ANOTHER top university has declared it would like to transform itself into a user-pays US-style institution.

In a push from the major universities for the Howard Government to further deregulate the tertiary sector, the vice-chancellors of Queensland and Monash universities yesterday welcomed Melbourne's plan for a radical shift to a two-tiered degree system.
Queensland's John Hay said: "I actually prefer the American system where they have a general first degree and then do specialist degrees or professional degrees at graduate entry.
"I would eventually go down that line if I could, but ... it might take a very long time." The vice-chancellor of Monash, Richard Larkins, said it would not follow Melbourne's plan "in a big way", but similar strategies were in place.


We do have some options along those lines with law, and we're certainly keen to start a graduate entry program in medicine at our Gippsland campus," he said.

Melbourne University's proposal would see students there complete a three-year general degree, such as arts or science, before specialising in a professional graduate program such as law or medicine.
The move has angered student groups, which say it would result in the full privatisation of Australian higher education.
"This is a cunning way of forcing any student wanting to obtain specialist skills and knowledge into a full-fee-paying place," said David McDonald from Melbourne University's student union.
Federal Labor spokeswoman on education Jenny Macklin also criticised the Melbourne plan.
"Further Americanisation of our university sector will put a decent and quality higher education out of the reach of many Australians," she said.
But Professor Larkins said the plan was more "a continuation of the process of diversification of our system -- which in itself is a good thing".
This is a path Queensland started on six years ago when it made its specialist courses available at undergraduate and graduate levels, vice-chancellor John Hay said.
"People like me have been saying for almost two decades now that the American system is the better model," he said.
"Let us move down that line.
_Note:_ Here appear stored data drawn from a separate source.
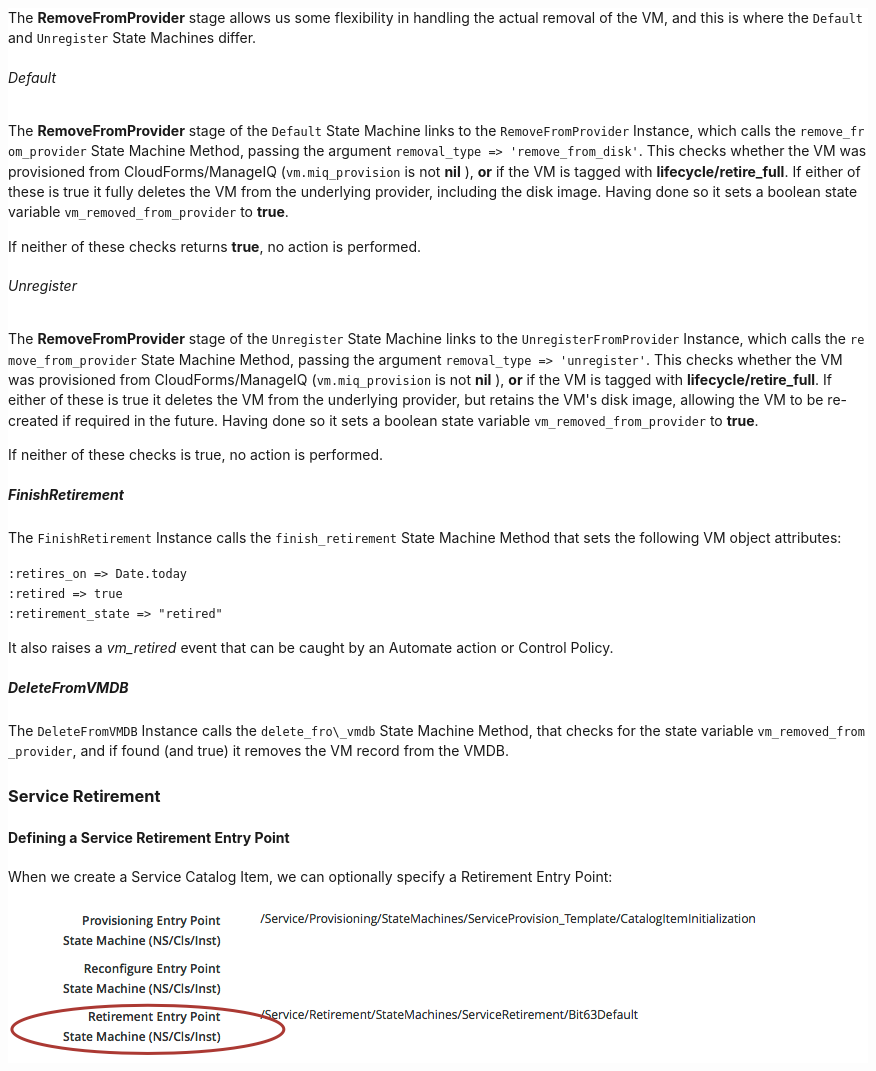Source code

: The **RemoveFromProvider** stage allows us some flexibility in handling the actual removal of the VM, and this is where the `Default` and `Unregister` State Machines differ.

###### Default

The **RemoveFromProvider** stage of the `Default` State Machine links to the `RemoveFromProvider` Instance, which calls the `remove_from_provider` State Machine Method, passing the argument `removal_type => 'remove_from_disk'`. This checks whether the VM was provisioned from CloudForms/ManageIQ (`vm.miq_provision` is not **nil** ), **or** if the VM is tagged with **lifecycle/retire\_full**. If either of these is true it fully deletes the VM from the underlying provider, including the disk image. Having done so it sets a boolean state variable `vm_removed_from_provider` to **true**.

If neither of these checks returns **true**, no action is performed.

###### Unregister

The **RemoveFromProvider** stage of the `Unregister` State Machine links to the `UnregisterFromProvider` Instance, which calls the `remove_from_provider` State Machine Method, passing the argument `removal_type => 'unregister'`. This checks whether the VM was provisioned from CloudForms/ManageIQ (`vm.miq_provision` is not **nil** ), **or** if the VM is tagged with **lifecycle/retire\_full**. If either of these is true it deletes the VM from the underlying provider, but retains the VM's disk image, allowing the VM to be re-created if required in the future. Having done so it sets a boolean state variable `vm_removed_from_provider` to **true**.

If neither of these checks is true, no action is performed.

##### FinishRetirement

The `FinishRetirement` Instance calls the `finish_retirement` State Machine Method that sets the following VM object attributes:

```
:retires_on => Date.today
:retired => true
:retirement_state => "retired"
```
It also raises a _vm\_retired_ event that can be caught by an Automate action or Control Policy.

##### DeleteFromVMDB

The `DeleteFromVMDB` Instance calls the `delete_fro\_vmdb` State Machine Method, that checks for the state variable `vm_removed_from_provider`, and if found (and true) it removes the VM record from the VMDB.


### Service Retirement

#### Defining a Service Retirement Entry Point

When we create a Service Catalog Item, we can optionally specify a Retirement Entry Point:

![screenshot](images/screenshot8.png)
But the reality is that it has to be done in stages.
Queensland University also supported Melbourne's call for the federal Government's loan scheme to be extended to keep up with the shift to fee-paying postgraduate courses.
"The amount of money available through Fee-Help is only $50,000, so we would look to see more help in that direction," Professor Hay said.
He would rather pursue the US system to provide students with a "wider, broader education", he said, but it would require a radical change in the funding structure of higher education.
And Professor Hay backed Melbourne University's call to set its own fees and for a lifting of the current 35 per cent cap on full-fee-paying domestic students.
Federal Education Minister Brendan Nelson said he would consider Melbourne University's call for the cap on domestic full-fee paying students to be lifted. "But under no circumstances at the expense of Australian government-funded places in Victorian universities," he said.

Source: http://www.theaustralian.news.com.au...E12332,00.html


Hmm, I personally think such reform may result in student migration to foreign country. AZU, how is the student's reaction there?